▸ WRITTEN TASK: Change every "pie chart" in the material to "circle graph", keeping everything else the same. Leave the pictures out of your version.
::: SUPPLIED INFORMATION
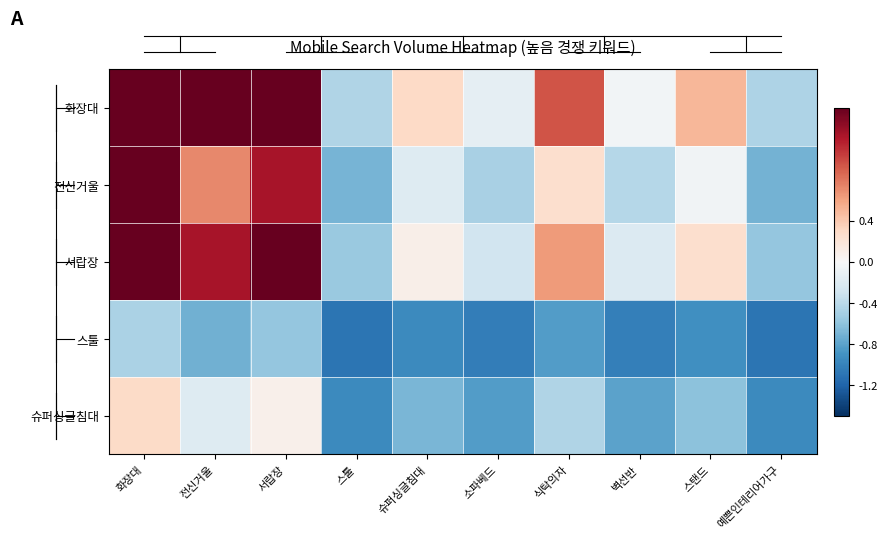

Which has a higher value, 소파베드 or 스탠드?

스탠드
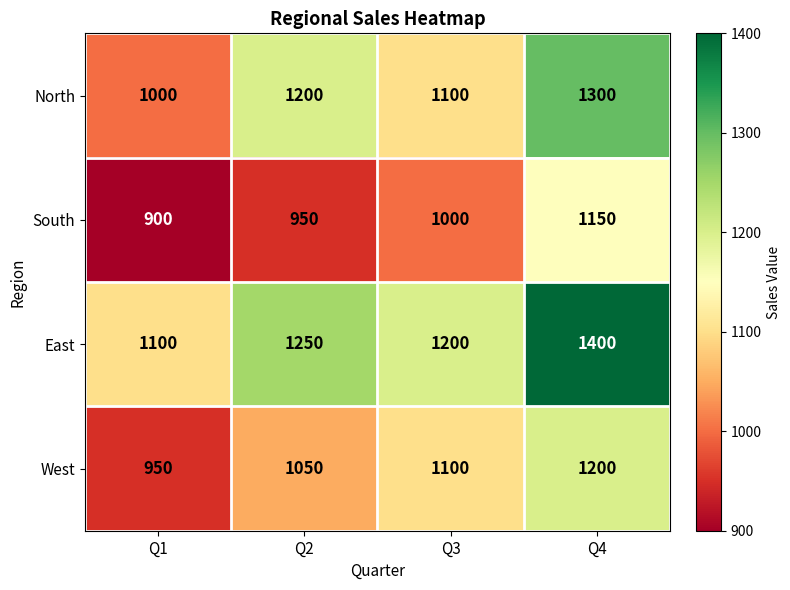

List the series in order of their overall mean, highest first.

East, North, West, South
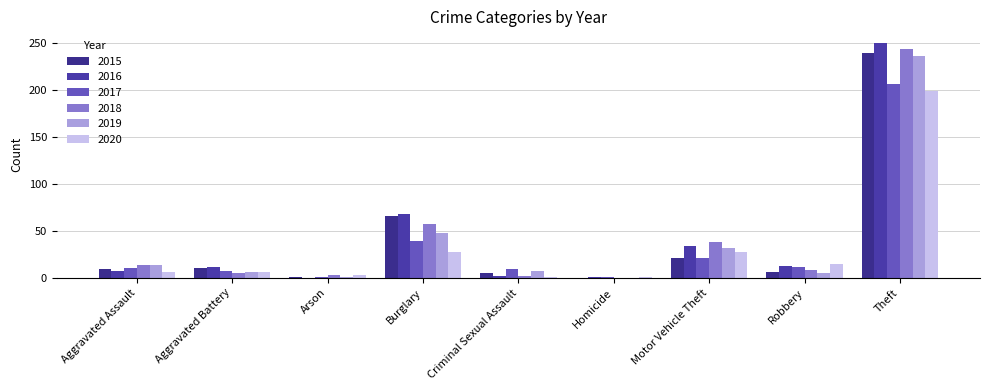

At which category does the chart reach its peak across all series?

Theft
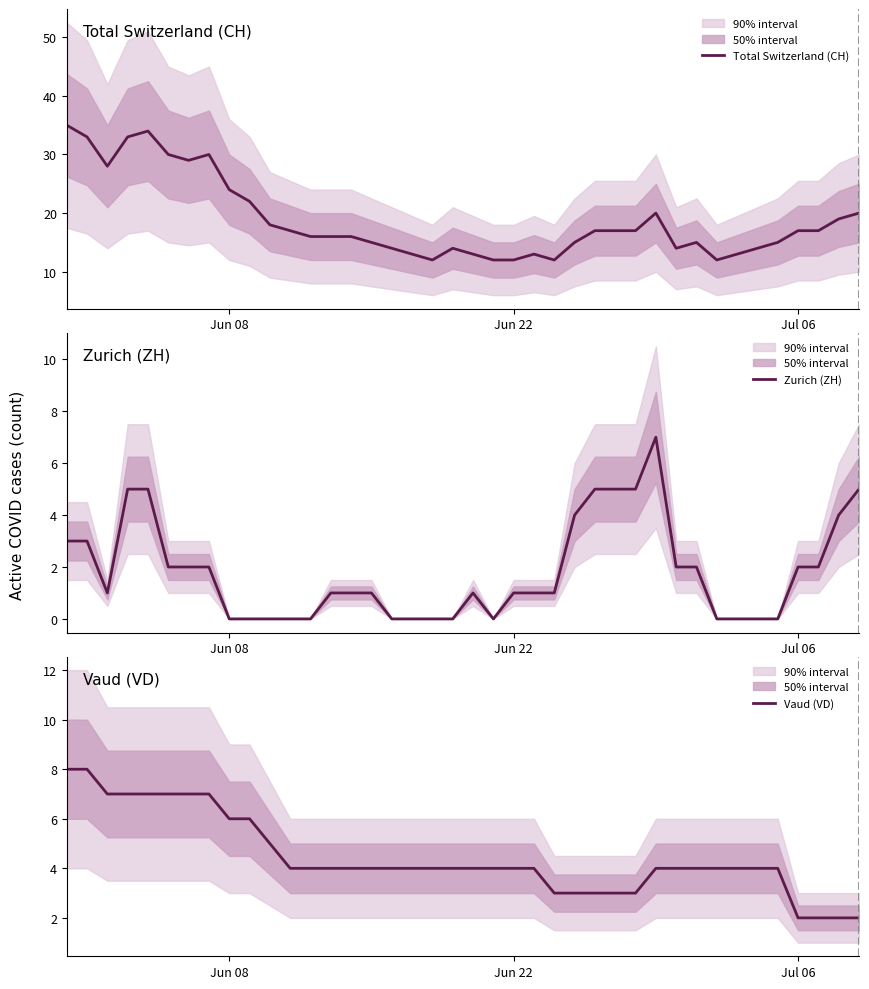

What is the difference between the maximum and minimum values in the Zurich (ZH) series?

7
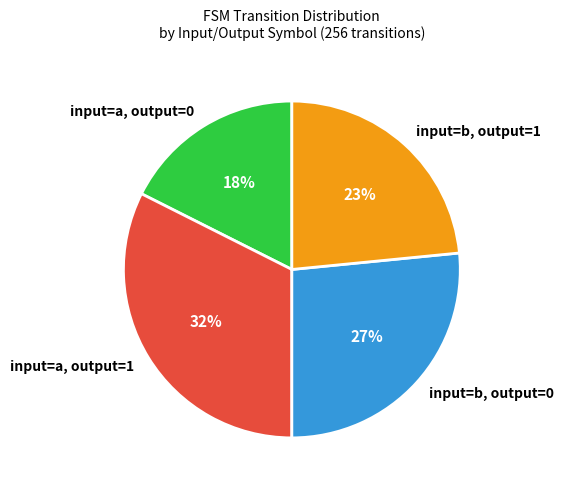

What is the smallest slice in the pie chart?

input=a, output=0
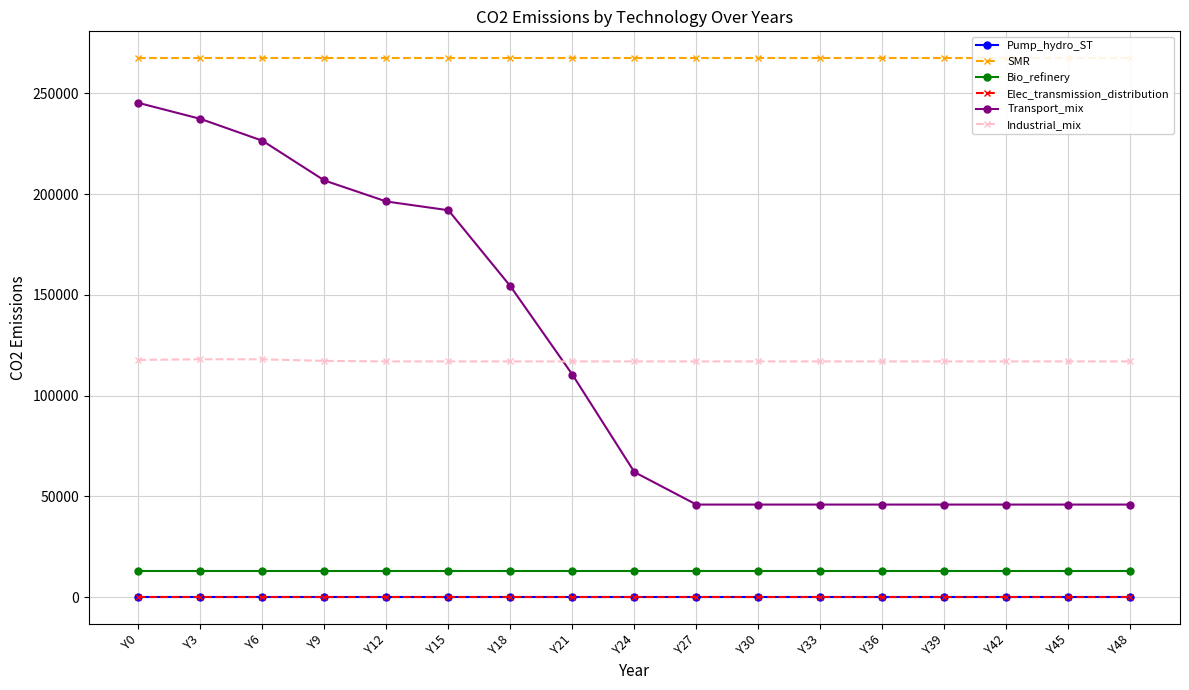

What value does the Bio_refinery series have at Y30?

12762.9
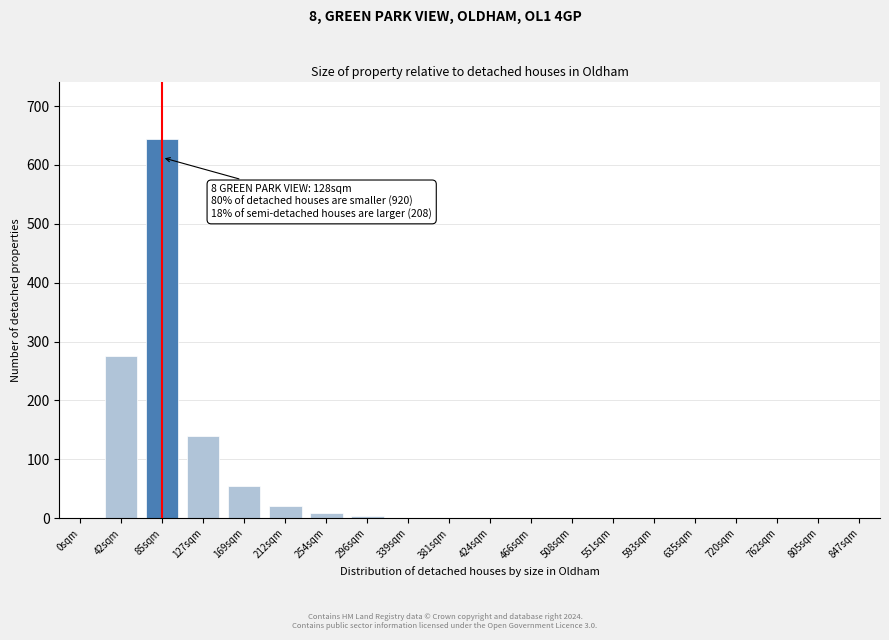

What is the maximum value shown in the chart?

645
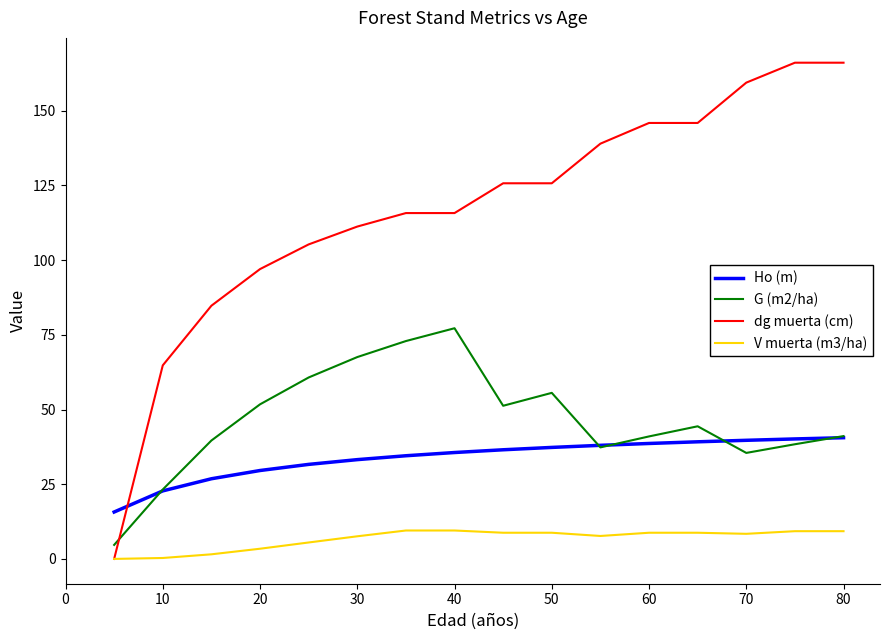

Which series has the largest total across all categories?

dg muerta (cm)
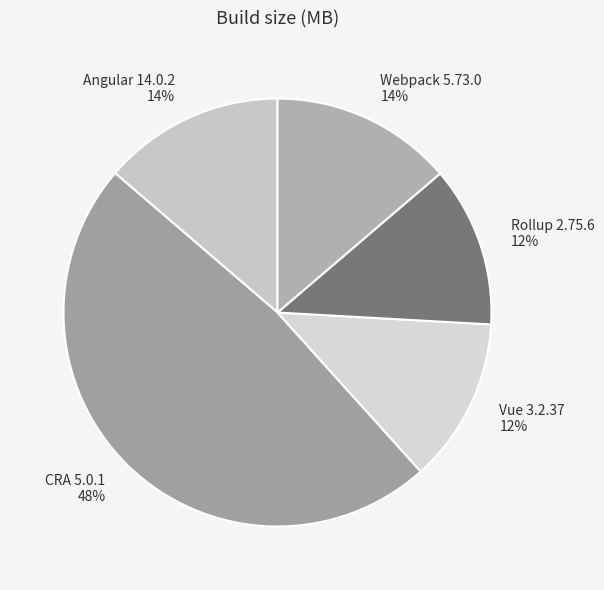

Between CRA 5.0.1 and Rollup 2.75.6, which is larger?

CRA 5.0.1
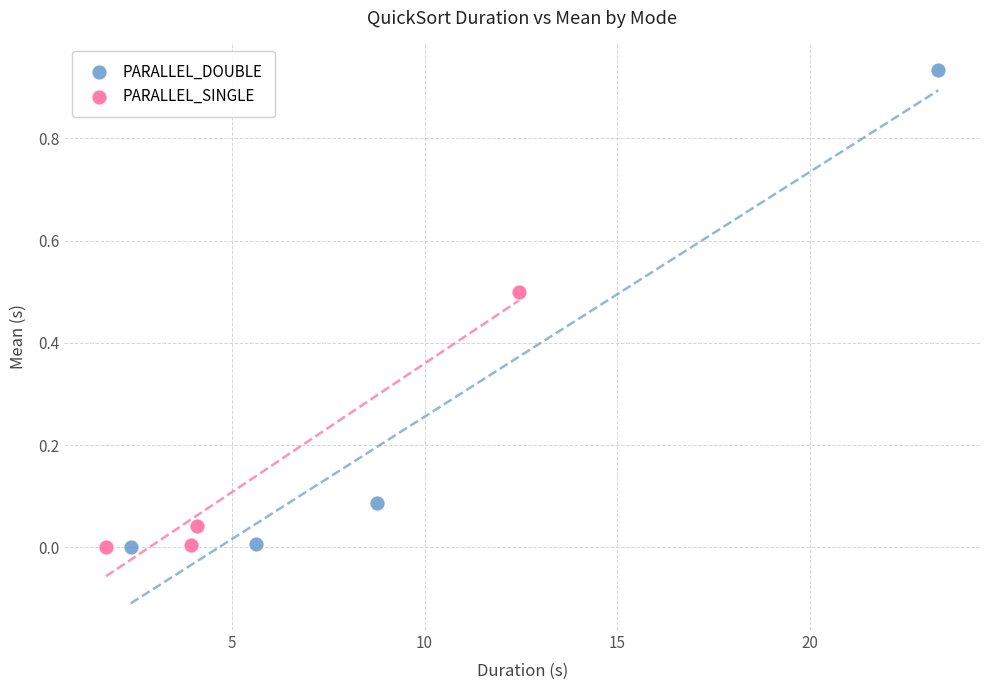

What are all the series names shown in the legend?

PARALLEL_DOUBLE, PARALLEL_SINGLE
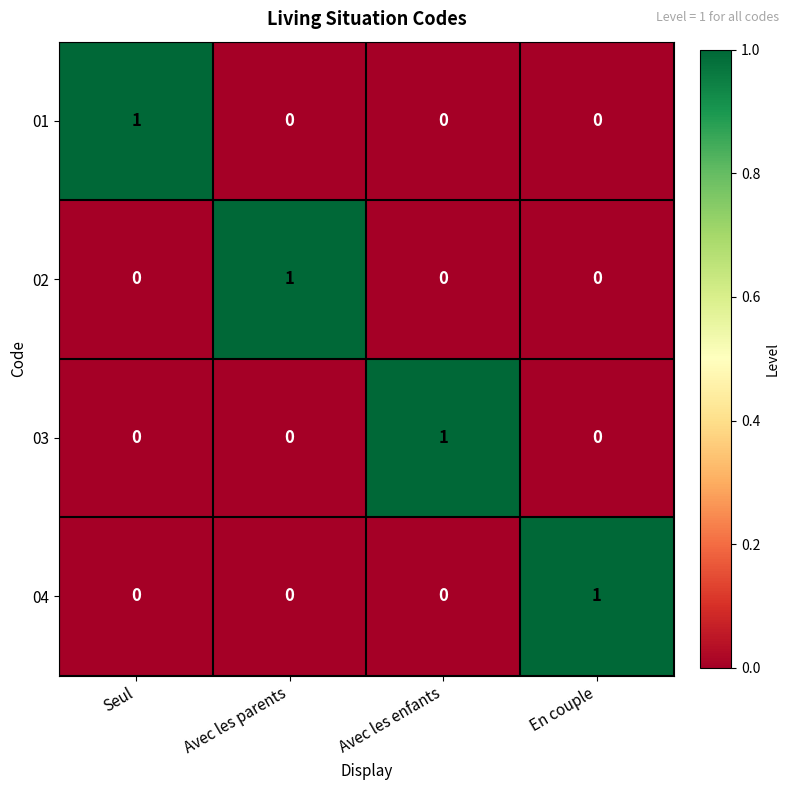

Reading left to right, what are all the values shown in this chart?

01: Seul=1	Avec les parents=0	Avec les enfants=0	En couple=0
02: Seul=0	Avec les parents=1	Avec les enfants=0	En couple=0
03: Seul=0	Avec les parents=0	Avec les enfants=1	En couple=0
04: Seul=0	Avec les parents=0	Avec les enfants=0	En couple=1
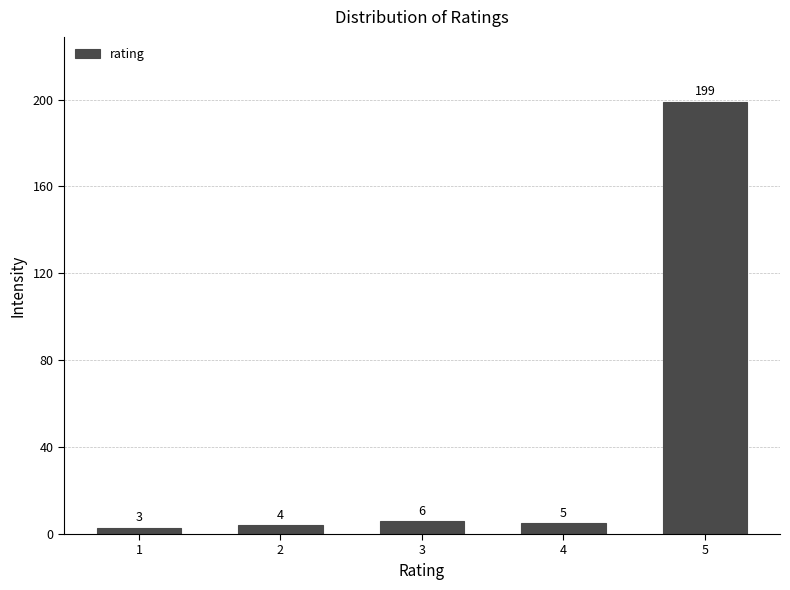

Reading left to right, extract all data points from this chart.

3	4	6	5	199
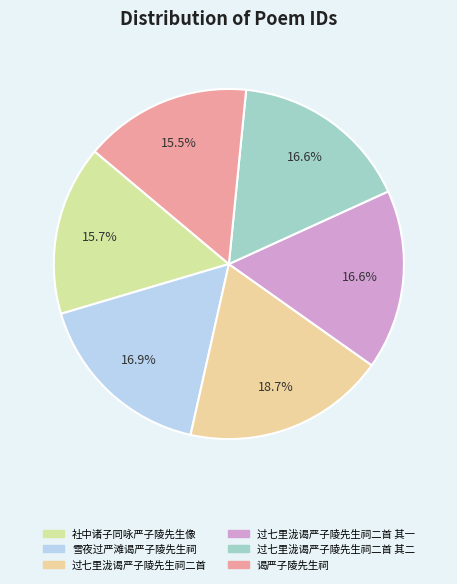

What is the smallest slice in the pie chart?

谒严子陵先生祠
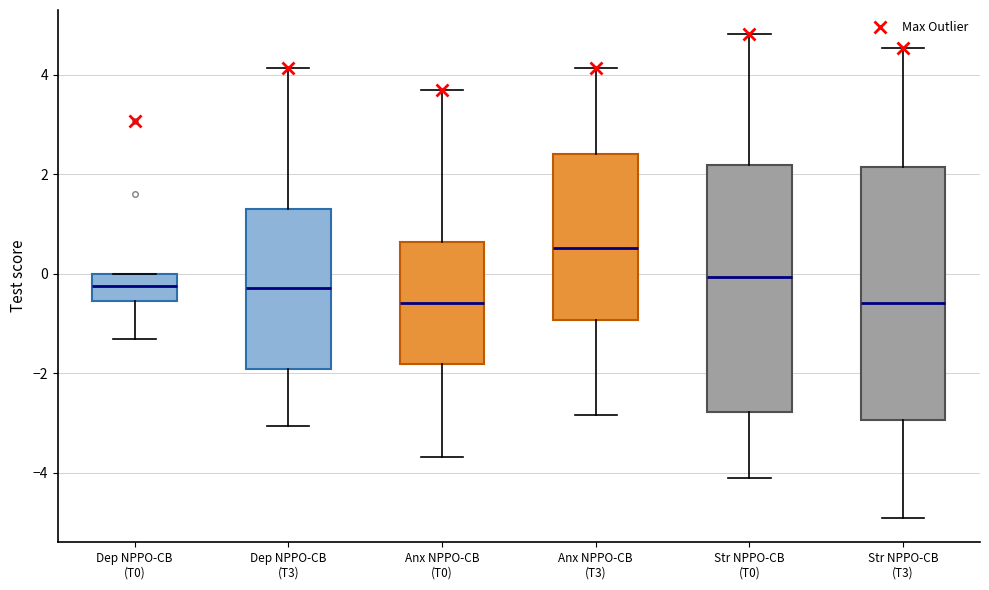

Where is the lower edge of the box for Anx NPPO-CB (T0) on the y-axis? The values are not printed on the chart, so give them approximately, as read against the axis.

-1.8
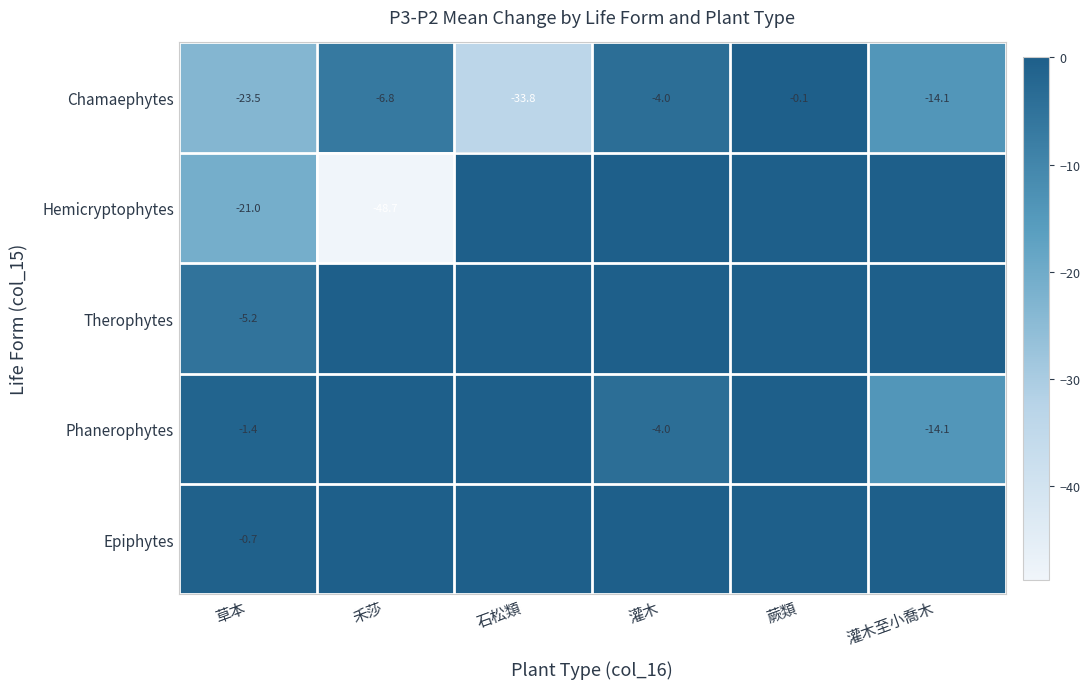

List the labels in order of Chamaephytes value, largest first.

蕨類, 灌木, 禾莎, 灌木至小喬木, 草本, 石松類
::::::
▸ ANSWER:
Which has a higher value, 소파베드 or 스탠드?

스탠드

List the series in order of their overall mean, highest first.

East, North, West, South

At which category does the chart reach its peak across all series?

Theft

What is the difference between the maximum and minimum values in the Zurich (ZH) series?

7

What is the smallest slice in the circle graph?

input=a, output=0

What value does the Bio_refinery series have at Y30?

12762.9

What is the maximum value shown in the chart?

645

Which series has the largest total across all categories?

dg muerta (cm)

Between CRA 5.0.1 and Rollup 2.75.6, which is larger?

CRA 5.0.1

What are all the series names shown in the legend?

PARALLEL_DOUBLE, PARALLEL_SINGLE

Reading left to right, what are all the values shown in this chart?

01: Seul=1	Avec les parents=0	Avec les enfants=0	En couple=0
02: Seul=0	Avec les parents=1	Avec les enfants=0	En couple=0
03: Seul=0	Avec les parents=0	Avec les enfants=1	En couple=0
04: Seul=0	Avec les parents=0	Avec les enfants=0	En couple=1

Reading left to right, extract all data points from this chart.

3	4	6	5	199

What is the smallest slice in the circle graph?

谒严子陵先生祠

Where is the lower edge of the box for Anx NPPO-CB (T0) on the y-axis? The values are not printed on the chart, so give them approximately, as read against the axis.

-1.8

List the labels in order of Chamaephytes value, largest first.

蕨類, 灌木, 禾莎, 灌木至小喬木, 草本, 石松類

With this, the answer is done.